### EXTRACTED TEXT
There’s nothing wrong with giving municipalities more flexibility in how they govern their fiscal affairs—quite the contrary. And the non-residential property tax burden in Alberta cities remains a serious issue that should be addressed. However, favouring certain businesses or land uses over others increases the chances of municipal “corporate welfare.”

There’s a major difference between broad-based tax relief and tax incentives for certain companies. There’s a long tradition—notably in the United States—of wooing large companies through various subsidies. Incentive packages often include tax breaks on property (as proposed in Alberta), income (many municipalities levy income tax in the U.S.) or exemptions from various permits. Consequently, the jobs such deals attract often cost taxpayers while favouring some businesses or industries over others.

Property tax incentives are sold as tools for economic development, but in many cases they simply shuffle jobs across jurisdictional lines rather than create new jobs. Like with Amazon’s infamous HQ2 location selection process, companies seeking subsidies can pit jurisdictions against each other and help divert public funds from other priorities.

These incentive packages also tend to have little bearing on future economic growth. Recent work by U.S. economist Timothy Bartik finds that, for all their short-term political appeal, economic development incentives offered by state and local governments typically do not significantly affect gross domestic product (GDP) over time.

### DATA PROVIDED
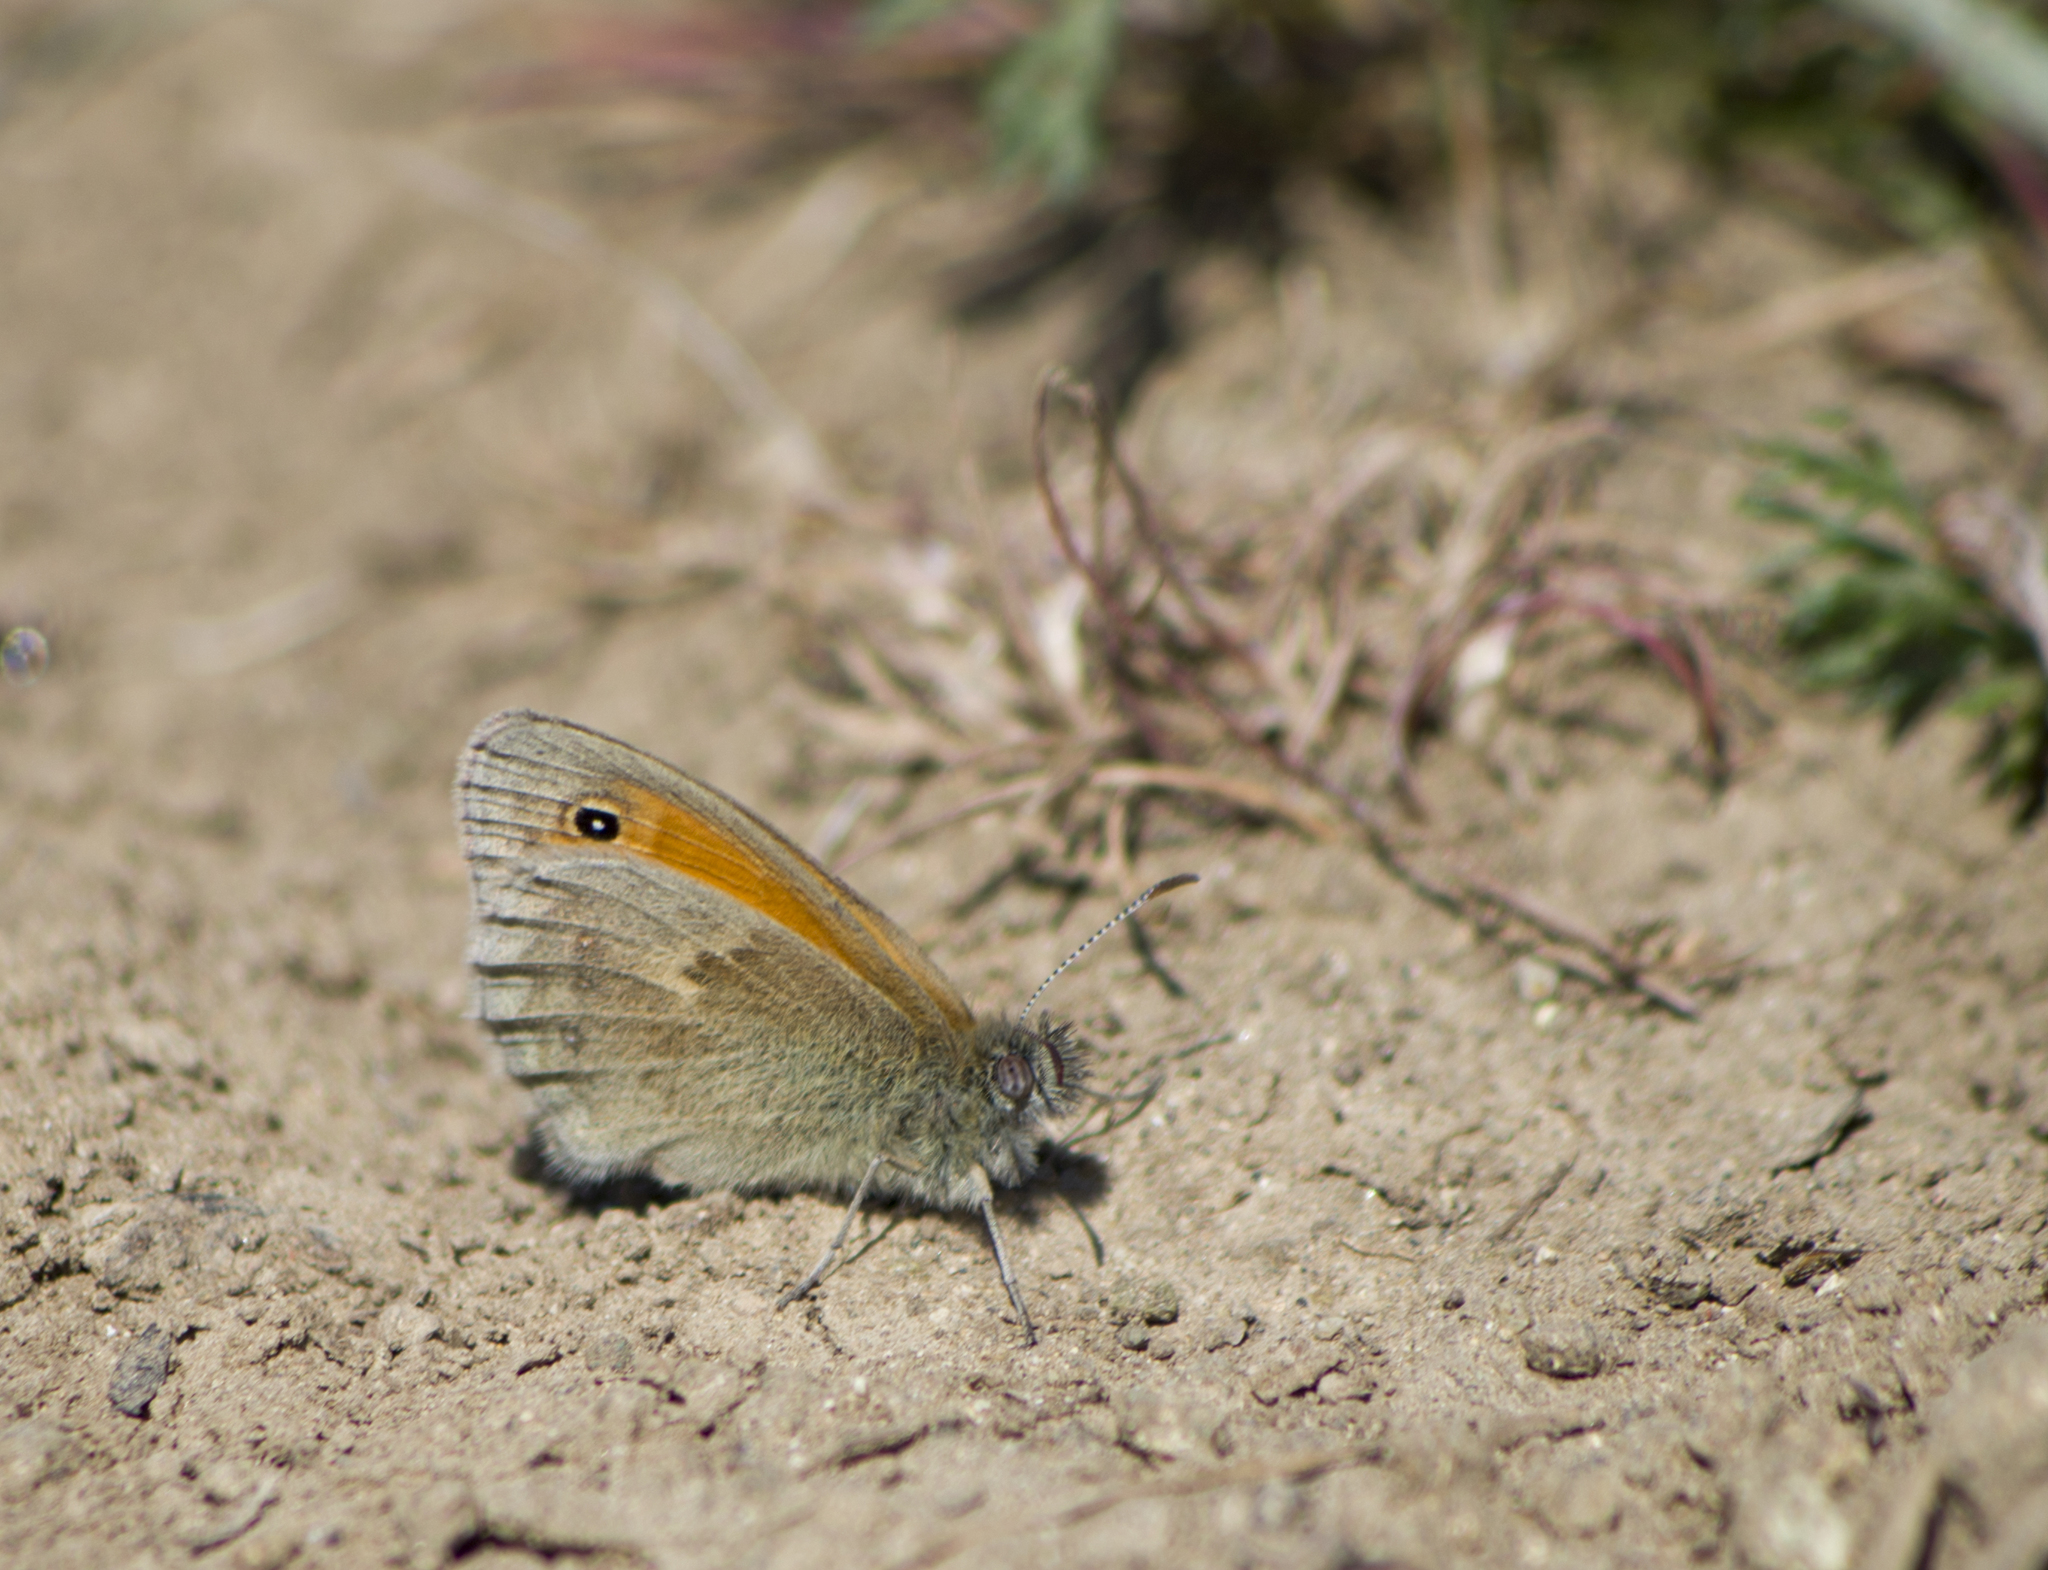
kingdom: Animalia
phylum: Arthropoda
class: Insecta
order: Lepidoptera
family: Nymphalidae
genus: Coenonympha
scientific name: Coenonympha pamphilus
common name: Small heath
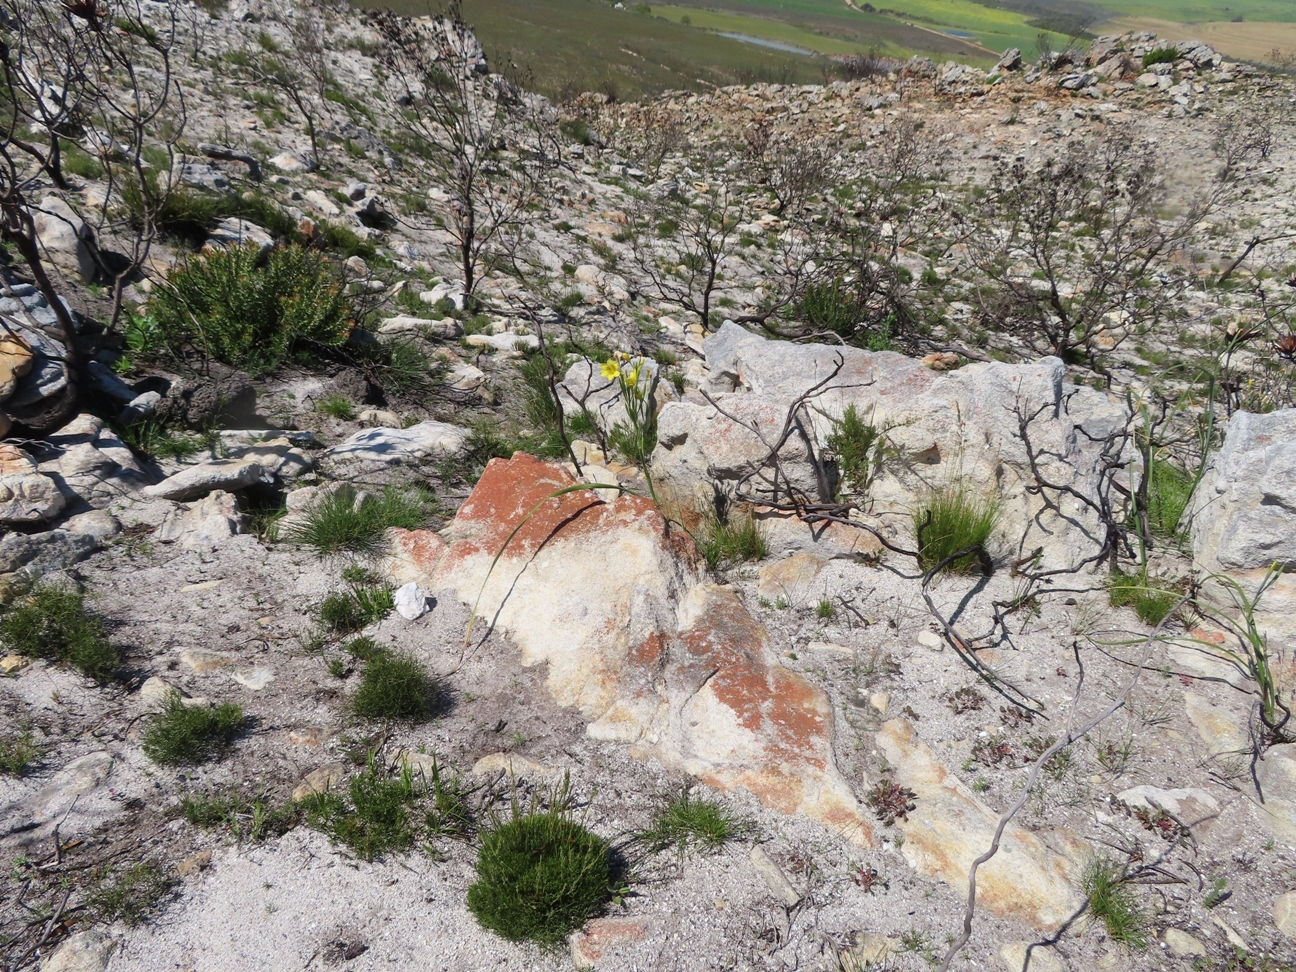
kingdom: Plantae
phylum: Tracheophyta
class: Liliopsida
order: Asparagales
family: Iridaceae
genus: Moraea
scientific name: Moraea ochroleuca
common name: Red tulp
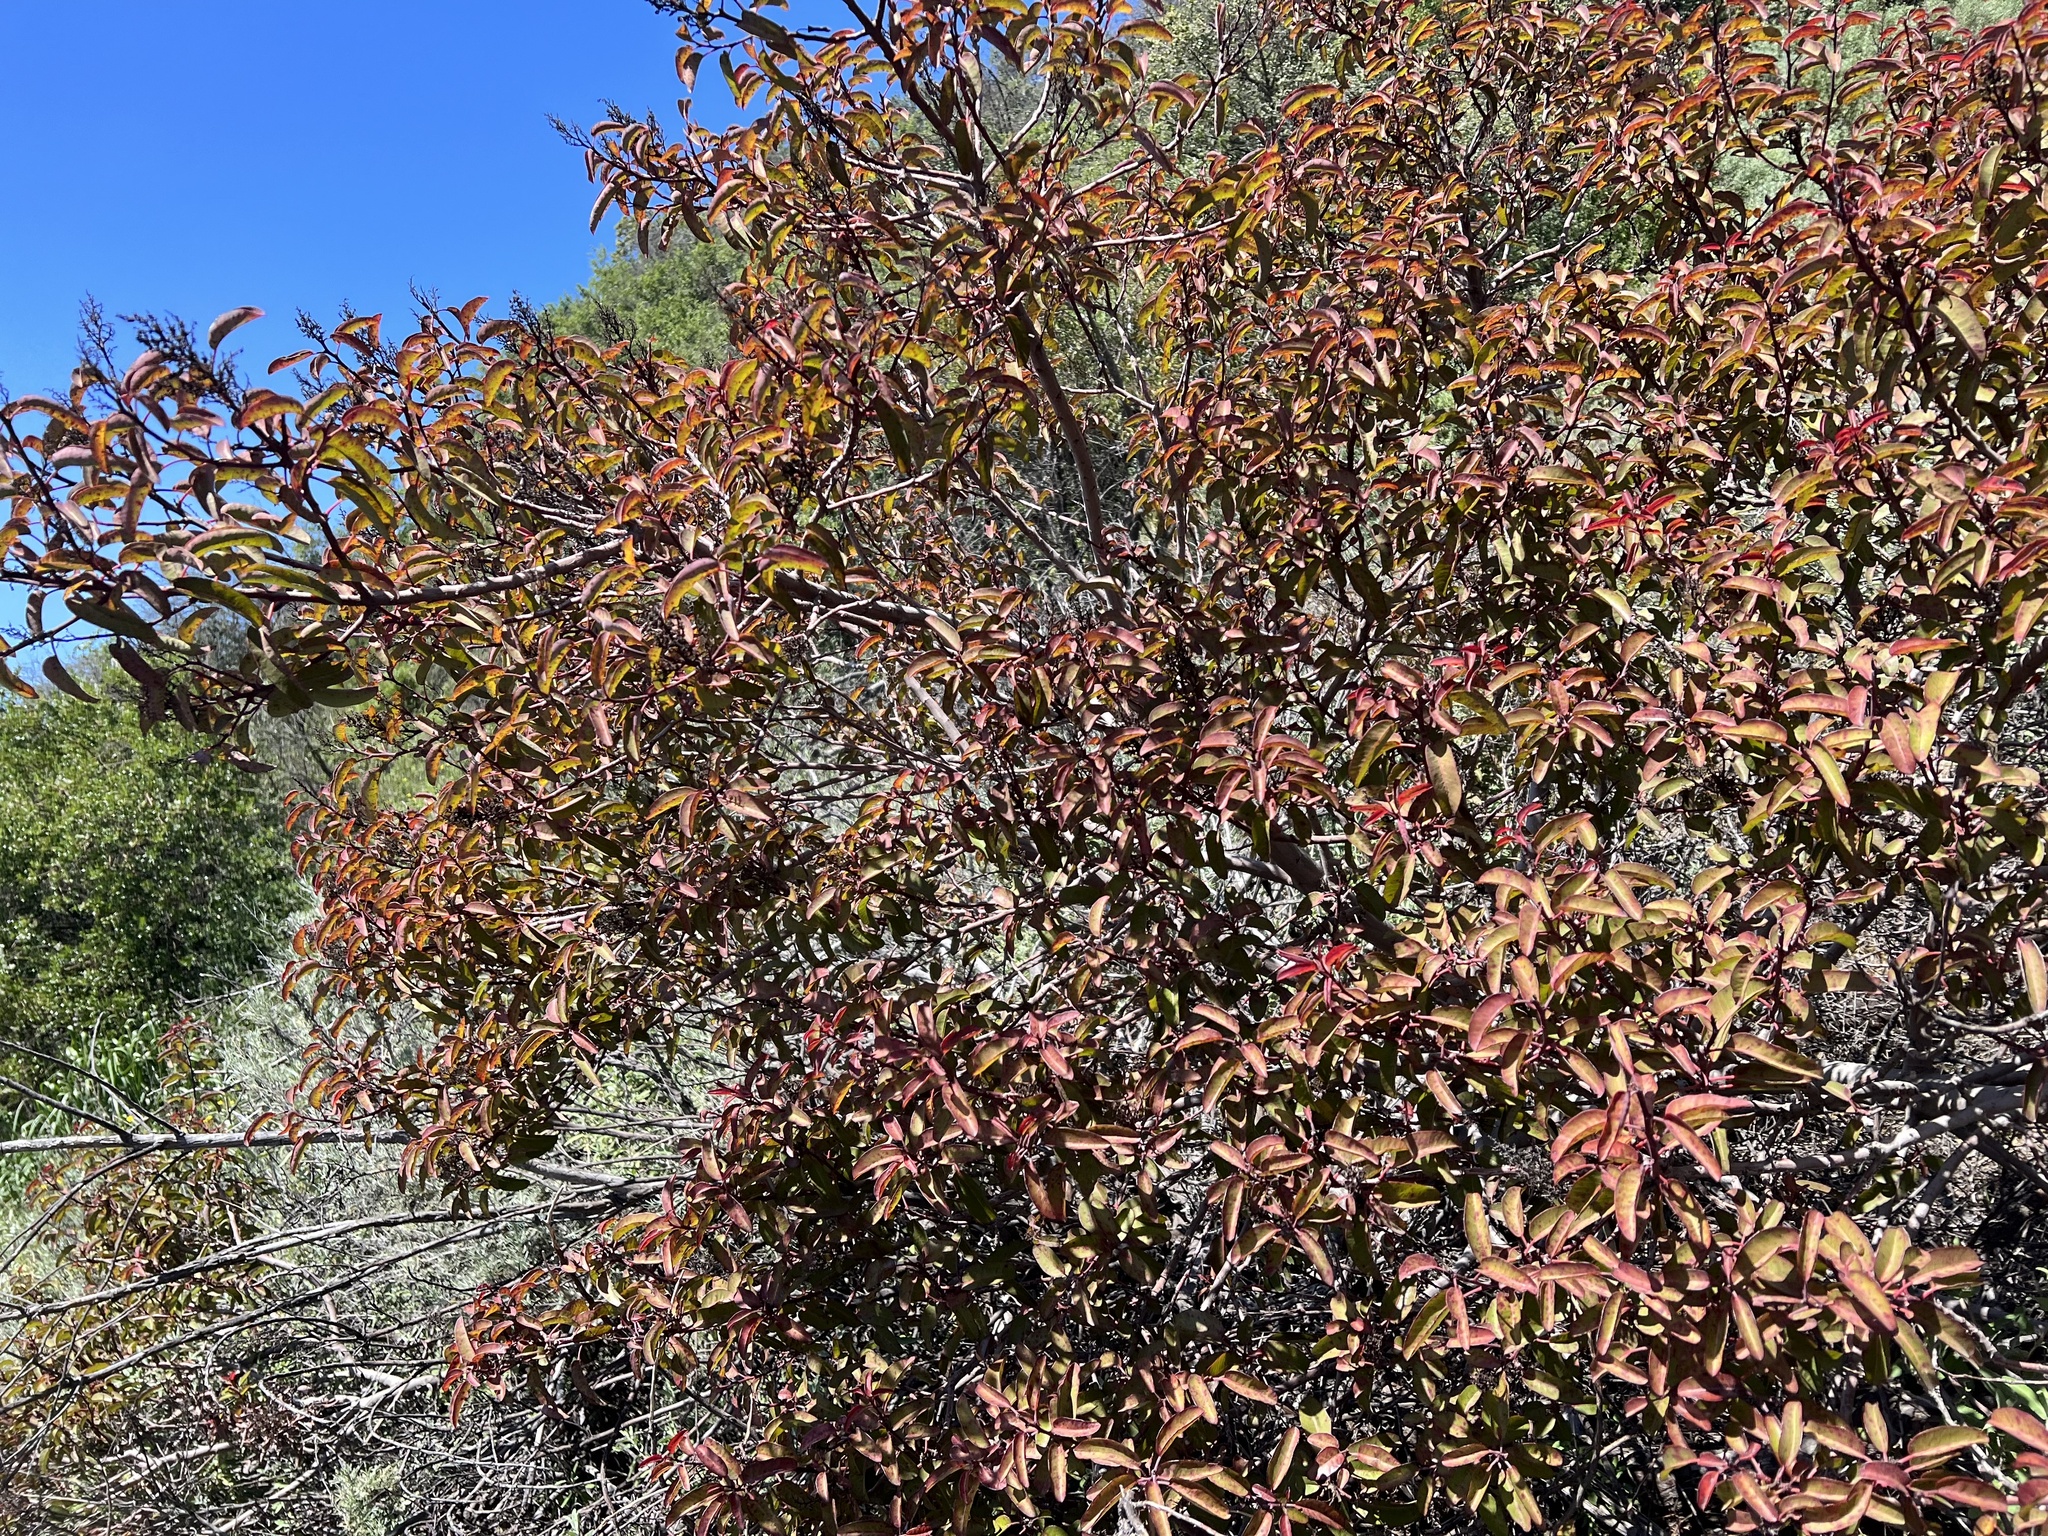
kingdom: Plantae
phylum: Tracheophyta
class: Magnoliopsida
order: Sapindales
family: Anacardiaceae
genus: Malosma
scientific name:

### PROBLEM SET
(a) Answer these from the passage on municipal tax incentives:
(i) In which province's cities is the non-residential property tax burden called a serious issue?
(ii) Which company's location selection process is given as an example of companies pitting jurisdictions against each other?
(iii) Which U.S. economist's recent work is cited on economic development incentives?
(b) Rewrite the stretch from "Property tax incentives" through "(GDP) over time." in the passage on municipal tax incentives, putting "move" in place of "shuffle".

### SET OF ANSWERS
(a)
(i) Alberta
(ii) Amazon's (its HQ2 location selection process)
(iii) Timothy Bartik

(b)
Property tax incentives are sold as tools for economic development, but in many cases they simply move jobs across jurisdictional lines rather than create new jobs. Like with Amazon’s infamous HQ2 location selection process, companies seeking subsidies can pit jurisdictions against each other and help divert public funds from other priorities.

These incentive packages also tend to have little bearing on future economic growth. Recent work by U.S. economist Timothy Bartik finds that, for all their short-term political appeal, economic development incentives offered by state and local governments typically do not significantly affect gross domestic product (GDP) over time.